Société

« Sans alliances politiques, personne ne peut être élu »

Article publié le 18 janvier 2007
Publié dans le magazine
Article publié le 18 janvier 2007
Le 16 janvier, Hans-Gert Pöttering, 62 ans, membre de la CDU, coalition conservatrice au pouvoir outre-Rhin, remplace Josep Borrell à la tête du Parlement européen.

Nikiforos Diamandouros, médiateur européen, nous en dit un peu plus sur le rôle du remplaçant de Josep Borrell à la présidence du Parlement de Strasbourg.

Pouvez-vous nous présenter Hans-Gert Pöttering ?

Pöttering est un Européen très engagé. Ses vingt-huit années d’expérience font de lui un vétéran de la politique européenne. Tout au long de son parcours, il a contribué à l'impuslion d'une identité européenne forte. Ainsi, lorsque l’ancien président de la Commission, Jacques Santer - nommé en 1995 – et son équipe ont démissionné en bloc le 15 mars 1999 suite à un scandale de corruption, c’est Poettering qui a sauvé la face, apportant son soutien au remplaçant de Santer, Romano Prodi [président de la Commission entre 1999-2004]. Il a vraiment contribué à faire avancer l’esprit européen, et ce depuis le début de sa carrière, en 1979.

Quel devrait être le premier acte de Pöttering en tant que président du Parlement, selon vous ?

Son plus grand défi est de trouver une manière pour faire avancer l’Union européenne alors qu’elle est passée de quinze à vingt-sept membres. Plus précisément, sa stratégie devra consolider les bases et renforcer les éléments positifs acquis lors des cinquante dernières années de l’Union.

Que pensez-vous de sa position sur l’entrée de la Turquie dans l’Union européenne ?

Je n'ai pas encore évoqué avec lui le sujet de l'intégration d'Ankara. Mais Pöttering a été un fervent défenseur de la politique de l’élargissement en 2004 et montré une position favorable à l’entrée de Chypre dans l’Union.

Le président sortant, Joseph Borrell, a récemment affirmé qu’il aimerait qu’on se souvienne de lui pour avoir fait du Parlement bien plus qu'une tour de Babel. Partagez-vous cet avis ?

Borrell nous quitte avec, à son bilan, un Parlement représentant vingt-sept pays, sept groupes politiques et plus de cent partis nationaux. On doit mettre à son crédit l'instauration d’une législation constructive ainsi que des alliances efficaces. La personnalité d’un leader est aussi un élément très important.

Pöttering va prendre la tête du Parlement en raison d'une décision du parti conservateur de la CDU datant de 2004. Selon cet arrangement, le PPE [Parti populaire européen] et les socialistes s'étaient engagés à voter pour lui en échange du soutien à l'époque de son propre parti pour Borrell. Comment expliquez-vous ce procédé électoral ?

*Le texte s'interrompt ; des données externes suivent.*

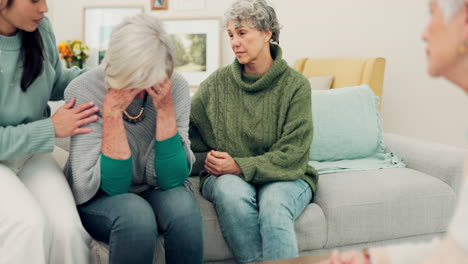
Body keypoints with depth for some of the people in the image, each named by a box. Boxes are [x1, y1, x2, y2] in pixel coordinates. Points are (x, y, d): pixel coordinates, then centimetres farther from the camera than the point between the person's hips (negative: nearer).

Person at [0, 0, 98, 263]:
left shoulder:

Tout dépend des alliances mises en place par les deux partis majoritaires. Borrell a exploité la configuration des partis en passant un arrangement avec le groupe des conservateurs mené par le PPE de Pöttering. Dans un Parlement composé de 785 membres, ne pas favoriser de telle alliances rend une élection impossible.

Est-ce que la présidence du Parlement donne un aperçu de la tendance politique des Etats membres sur un plan national ?

Non et c’est une avancée dans la construction européenne. Par exemple, l’Irlandais Pat Cox (2002-2004) venait d’une toute petite formation libérale mais soutenue par des partisans fidèles. Si la dynamique induite par les grands partis existe, les qualités personnelles du candidat sont tout aussi importantes.

Pöttering va-t-il remettre la question de la Constitution à l’ordre du jour ?

L’Europe que nous avons construite ne doit pas revenir en arrière. D'un point de vue historique, il n'est pas concevable d’abandonner la Constitution. Mais nous n’aurons une vision claire de la situation qu’une fois le résultat des élections présidentielles en France et les initiatives des six mois de la présidence allemande connus. Je ne doute pas que la question constitutionnelle soit une grande priorité, d'autant plus que Poettering et son parti appartiennent à la Chancellerie. Il est en tous cas nécessaire que le nouveau texte intègre les principes fondamentaux qui figuraient au début de la proposition rejetée.

Vous discutez tous les jours avec des citoyens européens. Comment envisagent-ils l’avenir ?

Il y a à la fois un sentiment de malaise et d’attente. Personne ne veut un retour en arrière dans l’avancée de l’Union. Malgré la création d’un poste de commissaire à la Communication, endossé par la Suédoise Margot Wallström, il y a toujours un problème de communication avec les citoyens, quelle que soit l'importance des enjeux.